全力投球数は小学生で1日50球以内、週200球以内
これを知ると、少年野球をそばで見ている人は
「これはまずい!」
「もっと投げてる!心配⋯」
そんなことを感じるのではないでしょうか?
そして、
「そんな少ししかなげれないの!?」
「そんなんじゃ練習にならないよ」
と感じる方もいるのではないでしょうか?
しかし残念ながら、1日全力投球を50球以上、1週間で200球以上おこなっていると肩肘のトラブルが起こるリスクが高まるのは事実なわけで⋯これは変えようがありません。
であれば、練習を変えていくしかないわけです。
キャッチボールって何をする場?
野球のあれこれを練習する前に、一番最初にアップも含めて行うのがキャッチボール。
この後の練習のために、体や肩を温めるために行うキャッチボール。
もちろん投げる、捕るの技術を高めるためにも行っていると思いますが⋯
この最初のキャッチボールで、すでに結構投げ込んでしまっているのが実際だと思います。

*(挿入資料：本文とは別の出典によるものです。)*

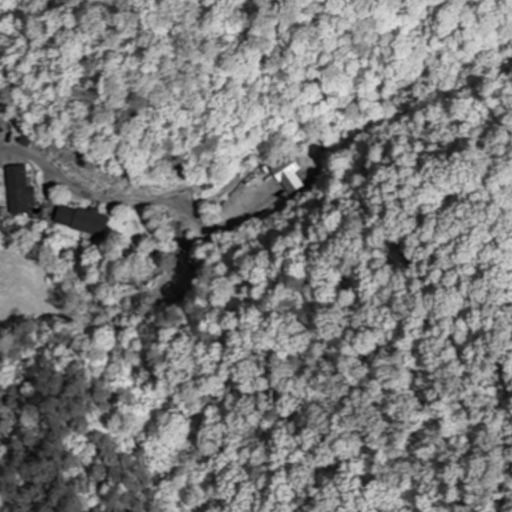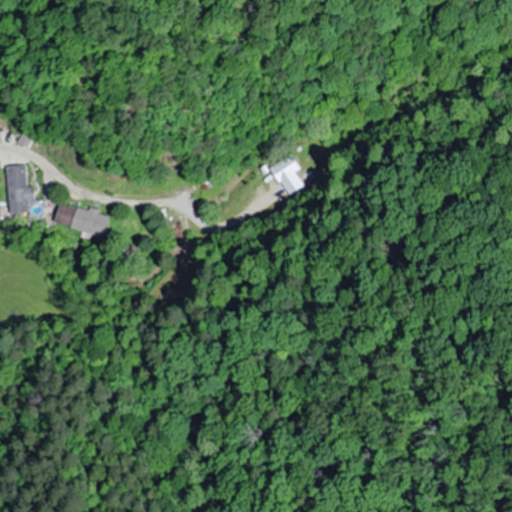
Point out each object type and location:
road: (60, 176)
building: (20, 190)
building: (83, 218)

だから本来は、このキャッチボールにしっかりと目的を持って1球を大切にして取り組むべきだと思うんですよね。
フォームの確認
キャッチボールの中で、おそらくみんな自分のフォームを確認すると思います。(低学年はこれすら意識せず投げ込んでいる子がほとんどかと。)
下半身の重心移動を確認したり
上半身の使い方を確認したり
握り、手首のスナップ、指のかかり等など
キャッチボールの中で確認していくと思います。
コントロールの確認
また自分が狙ったところに投げることが出来るか?
コントロールの確認もキャッチボールで行うと思います。
この体の使い方で狙った場所に投げれたか?
この意識の持ち方で狙った場所に投げれたか?
この調整でもっと良い場所に投げれたか?
感覚と運動の調整を、実際の結果を見て修正していくことをキャッチボールで行っていると思います。
出力の調整
さらには、ボールの強さ・速さも確認していると思います。
より速くなげれるか?
速くなげた中でコントロールは安定するか?
速さをコントロールできるか?
キャッチボールの中で球のスピードをコントロールして、自分の感覚と合っているか調整をしていると思います。
距離と投球の種類の確認
短い距離であれば、ノーバン送球でスピードの遅い球で投げる。
中距離であれば、ノーバン送球で速い球を投げる。
長い距離になると、ワンバンで速い球を投げる。
このように距離もしくは相手によって投げる球を変えることが野球では必要だと思います。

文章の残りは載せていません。